Osorno still came to the park each day, hoping someone might donate food for her baby. She looked around as pedestrians streamed by.
“I’m afraid to even be standing in this spot,” she said. “It’s not safe here, either.”
A fight against xenophobia
Costa Rica has become familiar with mass migrations. In recent years, thousands of Haitians and Cubans transiting north toward the United States have gathered in Costa Rica as Nicaragua blocked its border to migrants, prompting government officials to organize airlifts. Venezuelans have migrated in large numbers to escape their country’s economic calamity.
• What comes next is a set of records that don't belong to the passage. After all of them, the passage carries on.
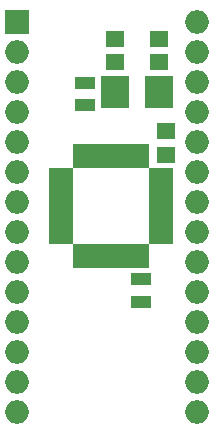
<source format=gbr>
G04 #@! TF.FileFunction,Soldermask,Top*
%FSLAX46Y46*%
G04 Gerber Fmt 4.6, Leading zero omitted, Abs format (unit mm)*
G04 Created by KiCad (PCBNEW 4.0.7) date 04/15/18 07:55:41*
%MOMM*%
%LPD*%
G01*
G04 APERTURE LIST*
%ADD10C,0.100000*%
%ADD11R,2.000000X2.000000*%
%ADD12O,2.000000X2.000000*%
%ADD13R,1.650000X1.400000*%
%ADD14R,1.700000X1.100000*%
%ADD15R,0.950000X2.000000*%
%ADD16R,2.000000X0.950000*%
%ADD17R,2.400000X2.800000*%
G04 APERTURE END LIST*
D10*
D11*
X148501100Y-105003600D03*
D12*
X163741100Y-138023600D03*
X148501100Y-107543600D03*
X163741100Y-135483600D03*
X148501100Y-110083600D03*
X163741100Y-132943600D03*
X148501100Y-112623600D03*
X163741100Y-130403600D03*
X148501100Y-115163600D03*
X163741100Y-127863600D03*
X148501100Y-117703600D03*
X163741100Y-125323600D03*
X148501100Y-120243600D03*
X163741100Y-122783600D03*
X148501100Y-122783600D03*
X163741100Y-120243600D03*
X148501100Y-125323600D03*
X163741100Y-117703600D03*
X148501100Y-127863600D03*
X163741100Y-115163600D03*
X148501100Y-130403600D03*
X163741100Y-112623600D03*
X148501100Y-132943600D03*
X163741100Y-110083600D03*
X148501100Y-135483600D03*
X163741100Y-107543600D03*
X148501100Y-138023600D03*
X163741100Y-105003600D03*
D13*
X160528000Y-106442000D03*
X160528000Y-108442000D03*
X156845000Y-106442000D03*
X156845000Y-108442000D03*
X161163000Y-114252500D03*
X161163000Y-116252500D03*
D14*
X159004000Y-126812000D03*
X159004000Y-128712000D03*
X154305000Y-112075000D03*
X154305000Y-110175000D03*
D15*
X159264000Y-116336500D03*
X158464000Y-116336500D03*
X157664000Y-116336500D03*
X156864000Y-116336500D03*
X156064000Y-116336500D03*
X155264000Y-116336500D03*
X154464000Y-116336500D03*
X153664000Y-116336500D03*
D16*
X152214000Y-117786500D03*
X152214000Y-118586500D03*
X152214000Y-119386500D03*
X152214000Y-120186500D03*
X152214000Y-120986500D03*
X152214000Y-121786500D03*
X152214000Y-122586500D03*
X152214000Y-123386500D03*
D15*
X153664000Y-124836500D03*
X154464000Y-124836500D03*
X155264000Y-124836500D03*
X156064000Y-124836500D03*
X156864000Y-124836500D03*
X157664000Y-124836500D03*
X158464000Y-124836500D03*
X159264000Y-124836500D03*
D16*
X160714000Y-123386500D03*
X160714000Y-122586500D03*
X160714000Y-121786500D03*
X160714000Y-120986500D03*
X160714000Y-120186500D03*
X160714000Y-119386500D03*
X160714000Y-118586500D03*
X160714000Y-117786500D03*
D17*
X156836500Y-110934500D03*
X160536500Y-110934500D03*
M02*

</source>
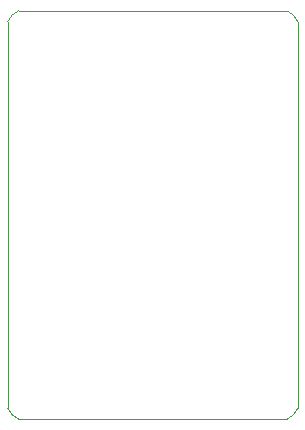
<source format=gbr>
%TF.GenerationSoftware,KiCad,Pcbnew,9.0.2*%
%TF.CreationDate,2025-11-22T22:53:23+01:00*%
%TF.ProjectId,KNeoPiX_v1.3,4b4e656f-5069-4585-9f76-312e332e6b69,1.3*%
%TF.SameCoordinates,Original*%
%TF.FileFunction,Profile,NP*%
%FSLAX46Y46*%
G04 Gerber Fmt 4.6, Leading zero omitted, Abs format (unit mm)*
G04 Created by KiCad (PCBNEW 9.0.2) date 2025-11-22 22:53:23*
%MOMM*%
%LPD*%
G01*
G04 APERTURE LIST*
%TA.AperFunction,Profile*%
%ADD10C,0.100000*%
%TD*%
G04 APERTURE END LIST*
D10*
X72902840Y-73076768D02*
G75*
G02*
X71988711Y-73988169I-1557340J647868D01*
G01*
X49274129Y-39408599D02*
X71988711Y-39408599D01*
X71988711Y-39408599D02*
G75*
G02*
X72902856Y-40319993I-643011J-1559101D01*
G01*
X72902840Y-73076768D02*
X72902840Y-40320000D01*
X49274129Y-73988169D02*
G75*
G02*
X48359980Y-73076776I642971J1559069D01*
G01*
X48360000Y-40320000D02*
G75*
G02*
X49274144Y-39408635I1557300J-647900D01*
G01*
X48360000Y-40320000D02*
X48360000Y-73076768D01*
X49274129Y-73988169D02*
X71988711Y-73988169D01*
M02*

</source>
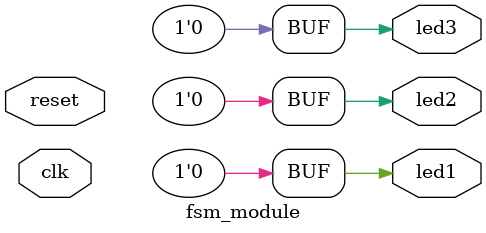
<source format=v>
module fsm_module ( 
  input clk,
  input reset,
  output reg led1,
  output reg led2,
  output reg led3
);

  parameter SEQUENCE1 = 2'b00;
  parameter SEQUENCE2 = 2'b01;
  parameter SEQUENCE3 = 2'b10;

  reg [1:0] current_state;
  reg [1:0] next_state;

  always @(posedge clk or posedge reset) begin
    if (reset) begin
      current_state <= SEQUENCE1;
    end else begin
      current_state <= next_state;
    end
  end

  always @(current_state) begin
    case (current_state)
      SEQUENCE1:
        begin
          led1 = 1;
          led2 = 0;
          led3 = 0;
          next_state = SEQUENCE2;
        end
      SEQUENCE2:
        begin
          led1 = 0;
          led2 = 1;
          led3 = 0;
          next_state = SEQUENCE3;
        end
      SEQUENCE3:
        begin
          led1 = 0;
          led2 = 0;
          led3 = 1;
          next_state = SEQUENCE1;
        end
      default:
        begin
          led1 = 1;
          led2 = 0;
          led3 = 0;
          next_state = SEQUENCE1;
        end
    endcase
  end
  always begin
    if(1) begin
      led1 = 0;
      led2 = 0;
      led3 = 0;
    end
  end
endmodule
</source>
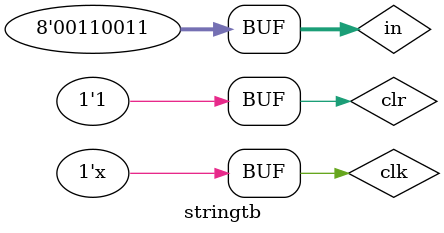
<source format=v>
`timescale 1ns / 1ps


module stringtb;

	// Inputs
	reg clk;
	reg clr;
	reg [7:0] in;

	// Outputs
	wire out;

	// Instantiate the Unit Under Test (UUT)
	string uut (
		.clk(clk), 
		.clr(clr), 
		.in(in), 
		.out(out)
	);

	initial begin
		// Initialize Inputs
		clk = 0;
		clr = 0;
		in = 0;

		// Wait 100 ns for global reset to finish
		#0 in = "1";
		#10 in = "+";
		#10 in = "2";
		#10 in = "*";
		#10 in = "3";
		#40 in = "1";
		#10 in = "*";
		#10 clr= 1;
			 in = "2";
		#10 in = "+";
		#10 in = "3";
				
	end
	always #5 clk = ~clk;
      
endmodule


</source>
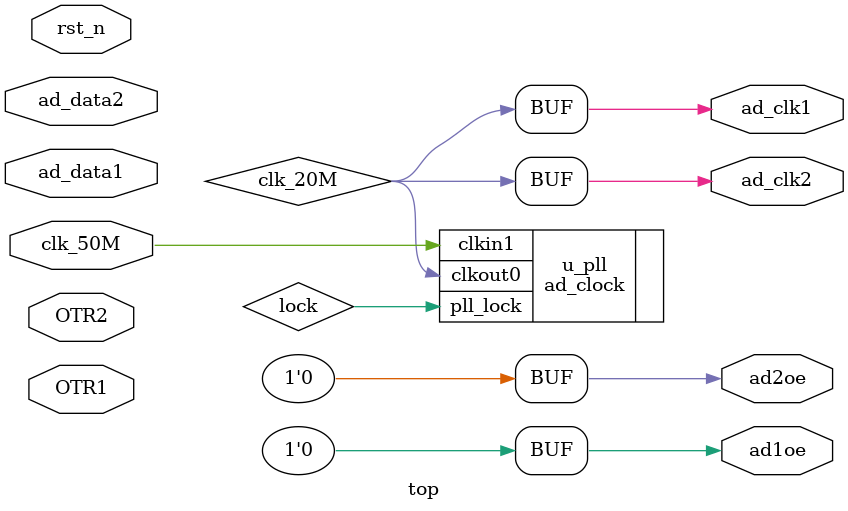
<source format=v>
module top(
   input  wire clk_50M ,
   input  wire rst_n ,
   output wire ad_clk1 /* synthesis PAP_MARK_DEBUG="true" */,
   output wire ad_clk2 /* synthesis PAP_MARK_DEBUG="true" */,
   input  wire [9:0]ad_data1 /* synthesis PAP_MARK_DEBUG="true" */,
   input  wire [9:0]ad_data2 /* synthesis PAP_MARK_DEBUG="true" */,
   output wire ad1oe /* synthesis PAP_MARK_DEBUG="true" */,
   output wire ad2oe /* synthesis PAP_MARK_DEBUG="true" */,
   input wire OTR1   /* synthesis PAP_MARK_DEBUG="true" */,
   input wire OTR2   /* synthesis PAP_MARK_DEBUG="true" */

   );

wire lock ;
wire clk_125M ;
wire clk_35M ;
reg  [7:0]cnt ;
wire clk_10M ;
wire clk_20M;

assign ad_clk1 = clk_20M ;
assign ad_clk2 = clk_20M ;

assign ad1oe = 0;
assign ad2oe = 0;

ad_clock u_pll (
//   .clkin1(clk_50M),          // input
//   .pll_lock(lock),          // output
//   .clkout0(clk_125M) ,        // output
//   .clkout1(clk_35M),      // output
//   .clkout2(clk_10M)       // output       // output
  .clkin1(clk_50M),        // input
  .pll_lock(lock),    // output
  .clkout0(clk_20M)       // output
);

// always @(negedge clk_10M or negedge rst_n) begin
//    if (~rst_n)
//       cnt <= 8'd0 ;
// //   else if (cnt == 8'd127)
// //      cnt <= 8'd0 ;
//    else 
//       cnt <= cnt - 1'b1 ; 
// end


endmodule
</source>
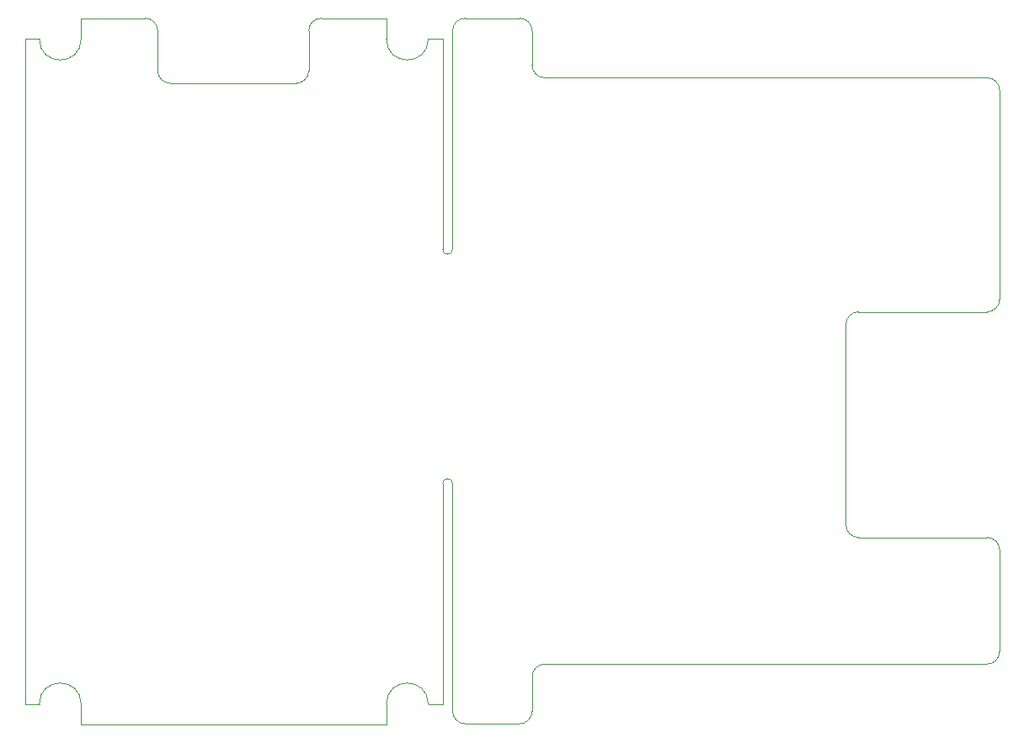
<source format=gko>
G04*
G04 #@! TF.GenerationSoftware,Altium Limited,Altium Designer,21.2.1 (34)*
G04*
G04 Layer_Color=16711935*
%FSLAX43Y43*%
%MOMM*%
G71*
G04*
G04 #@! TF.SameCoordinates,D37F3DA0-8DBA-475A-B69E-14A0DF471598*
G04*
G04*
G04 #@! TF.FilePolarity,Positive*
G04*
G01*
G75*
%ADD10C,0.100*%
D10*
X101796Y65877D02*
G03*
X100526Y67147I-1270J0D01*
G01*
X54796Y68417D02*
G03*
X56066Y67147I1270J0D01*
G01*
X54796Y71872D02*
G03*
X53526Y73142I-1270J0D01*
G01*
X100526Y8147D02*
G03*
X101796Y9417I0J1270D01*
G01*
X56066Y8147D02*
G03*
X54796Y6877I0J-1270D01*
G01*
X53526Y2147D02*
G03*
X54796Y3417I0J1270D01*
G01*
X46796D02*
G03*
X48066Y2147I1270J0D01*
G01*
X101796Y19627D02*
G03*
X100526Y20897I-1270J0D01*
G01*
X86336Y22167D02*
G03*
X87606Y20897I1270J0D01*
G01*
Y43597D02*
G03*
X86336Y42327I0J-1270D01*
G01*
X100526Y43597D02*
G03*
X101796Y44867I0J1270D01*
G01*
Y65877D02*
G03*
X100526Y67147I-1270J0D01*
G01*
X45796Y49886D02*
G03*
X46796Y49886I500J0D01*
G01*
Y26314D02*
G03*
X45796Y26314I-500J0D01*
G01*
X48066Y73142D02*
G03*
X46796Y71872I0J-1270D01*
G01*
X17145D02*
G03*
X15875Y73142I-1270J0D01*
G01*
X17145Y67869D02*
G03*
X18415Y66599I1270J0D01*
G01*
X31064D02*
G03*
X32334Y67869I0J1270D01*
G01*
X33604Y73142D02*
G03*
X32334Y71872I0J-1270D01*
G01*
X9446Y4142D02*
G03*
X5246Y4142I-2100J0D01*
G01*
X44346D02*
G03*
X40146Y4142I-2100J0D01*
G01*
X5246Y71042D02*
G03*
X9446Y71042I2100J0D01*
G01*
X40146D02*
G03*
X44346Y71042I2100J0D01*
G01*
X54796Y68417D02*
Y71872D01*
X48066Y73142D02*
X53526D01*
X54796Y3417D02*
Y6877D01*
X48066Y2147D02*
X53526D01*
X56066Y8147D02*
X100526Y8147D01*
X101796Y9417D02*
Y19627D01*
X87606Y20897D02*
X100526D01*
X86336Y22167D02*
Y42327D01*
X87606Y43597D02*
X100526D01*
X101796Y65877D02*
X101796Y44867D01*
X56066Y67147D02*
X100526Y67147D01*
X46796Y3417D02*
Y26314D01*
X45796Y49886D02*
Y71042D01*
X46796Y49886D02*
Y71872D01*
X45796Y4142D02*
Y26314D01*
X9446Y73142D02*
X15875D01*
X17145Y67869D02*
Y71872D01*
X18415Y66599D02*
X31064D01*
X32334Y67869D02*
Y71872D01*
X33604Y73142D02*
X40146D01*
X9446Y2042D02*
X40146D01*
X44346Y4142D02*
X45796D01*
X3796D02*
X5246D01*
X44346Y71042D02*
X45796D01*
X3796D02*
X5246D01*
X3796Y4142D02*
Y71042D01*
X9446Y2042D02*
Y4142D01*
X40146Y2042D02*
Y4142D01*
X9446Y71042D02*
Y73142D01*
X40146Y71042D02*
Y73142D01*
M02*

</source>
The Nicaraguan community is large and well-established in Costa Rica. Many went into exile, or fled the fighting, during the guerrilla war against the Somoza dictatorship in the 1970s. Among those who fled south were Daniel Ortega, who would later become president. The subsequent Nicaraguan civil war in the 1980s between Ortega’s Sandinista government and President Ronald Reagan’s CIA-backed “contras” pushed thousands more across the border.
The two countries “are like twins, one more rebellious than the other,” said Alejandra Gutierrez, a Costa Rican who married a Nicaraguan, Alfonso Robelo, who was initially a member of the Sandinista ruling junta and then joined the contras and went to war against. “They fight a lot, but at the end of the day they often give each other a hand.”
Last month, on websites and Facebook pages, false rumors began spreading that Nicaraguan migrants had been burning Costa Rican flags. Posts spread quickly that Alvarado Quesada was giving chunks of the Costa Rican budget over to transgender Nicaraguans and that universities were providing refugees full scholarships.
“There was a lot of fake news immediately before the event,” Alvarado Quesada said.
Public Security Minister Michael Soto Rojas said that the presumption is that an “external or internal influence tried to maximize” the protest. Among Nicaraguan refugees, there is widespread belief that Ortega has allies in Costa Rica, surveilling protest leaders who have fled or fomenting disruptions.
Soto said that there is no “conclusive evidence” that Ortega’s government helped organize the protest or has spies on the ground pursuing protesters, “but there’s an expectation that it could occur or is occurring.”
Representatives from Nicaragua’s government did not respond to requests for comment.
Many Costa Ricans have rallied to defend and support Nicaraguan refugees. Catholic and Evangelical leaders condemned the xenophobic attacks, as well as Costa Rican soccer clubs whose jerseys were worn in the protest. Nicaraguan refugees say many Costa Ricans are generous and helpful.
Anti-Nicaraguan feeling “is not the popular sentiment,” said Marcela Rodriguez-Farrelly, an official with the U.N. refugee agency in San Jose.
But the Costa Rican government fears that further waves of Nicaraguans could worsen tensions. Already, many Nicaraguans who played an active role in protests are living like fugitives here, some in safe houses, some under government protection. New arrivals say even though they’ve escaped imminent danger in Nicaragua, they remain uneasy.
“I assumed this country was safe,” said Ariana Gutierrez, a medical student who fled. “Now we’re afraid to say we’re Nicaraguans.”
Ismael Lopez Ocampo contributed to this report.